A new way to think about saying “no”

For most of my life, I have been a good citizen. I apologize to waiters before I ask them to correct their own mistakes, I smile at conning salesmen who try to slide one past me. I never fought back – I have been polite, accommodating, tolerant to everyone for years.

So that I’m not rude, of course. The qualities make me an easy coworker, customer, and overall people pleaser.

And so people have messed with me, moving me around to get what they want. Pushing me to the side at workplaces, telling me it was too early for a raise and why don’t I let them lead this project, they’ll give me the next one that comes up. Talking overtop of me in conversations, and telling me to do it their way. I relented, and walked out of all of those situations without getting what I wanted. Instead, that other person – the person who pushed my buttons and my boundaries – got what they wanted.

Recently, I decided that was going to stop. So I tried something new with a particularly thorny asshole who I sometimes deal with. He has something perpetually shoved up there, and he doesn’t see anyone else in the tunnel vision of his life where he chases his own reflection in the mirror, like a dog gnawing on its own tail. He tried to push me to do something that I’d previously told him I wasn’t going to do.

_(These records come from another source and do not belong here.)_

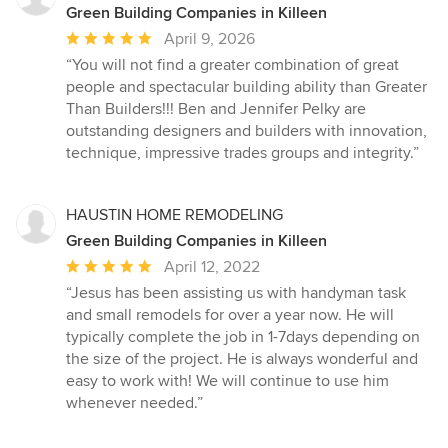
Green Building Companies in Killeen
Average
April 9, 2026
rating:
“You will not find a greater combination of great
5
people and spectacular building ability than Greater
out
Than Builders!!! Ben and Jennifer Pelky are
of
outstanding designers and builders with innovation,
5
technique, impressive trades groups and integrity.”
stars
HAUSTIN HOME REMODELING
Green Building Companies in Killeen
Average
April 12, 2022
rating:
“Jesus has been assisting us with handyman task
5
and small remodels for over a year now. He will
out
typically complete the job in 1-7days depending on
of
the size of the project. He is always wonderful and
5
easy to work with! We will continue to use him
stars
whenever needed.”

It was something that made me very uncomfortable, and he had no business asking me to do it.

I put my hand on the back of my desk chair and held the phone close to my mouth, and pushed the words through my teeth. “Not gonna work,” I said. “That’s not what we agreed on.”

“I don’t like the sound of that,” he said. “I expected you to be flexible at least.”

A response like this typically intimidates and shames me. Oh no, I’ve been rude, I typically think. I respond that I’m sorry, I’m not trying to be inflexible. Let’s find a solution that works for both of us. But this time, I knew that I hadn’t been rude – he had. I stamped new words out with my tongue.

“I’m not being inflexible. I gave you the boundary, and you’re trying to push it. And the answer is no.”

He hadn’t expected this. “Wh–I mean–You–I don’t understand.”

I had surprised him, which surprised me. This new approach was producing a result I’d never seen before, so I kept going. “It’s simple,” I said. “I’m not going to do that. So come up with something else, or stick to our original agreement.”

There was a long pause. “Okay,” he said. “I will.”

And he did. After I hung up, I realized what I’d just done: Stand up for myself and get what I want for the first time. I said no, with conviction, without any apologies or reasons. Just no.

What a beautiful word to now have in my vocabulary.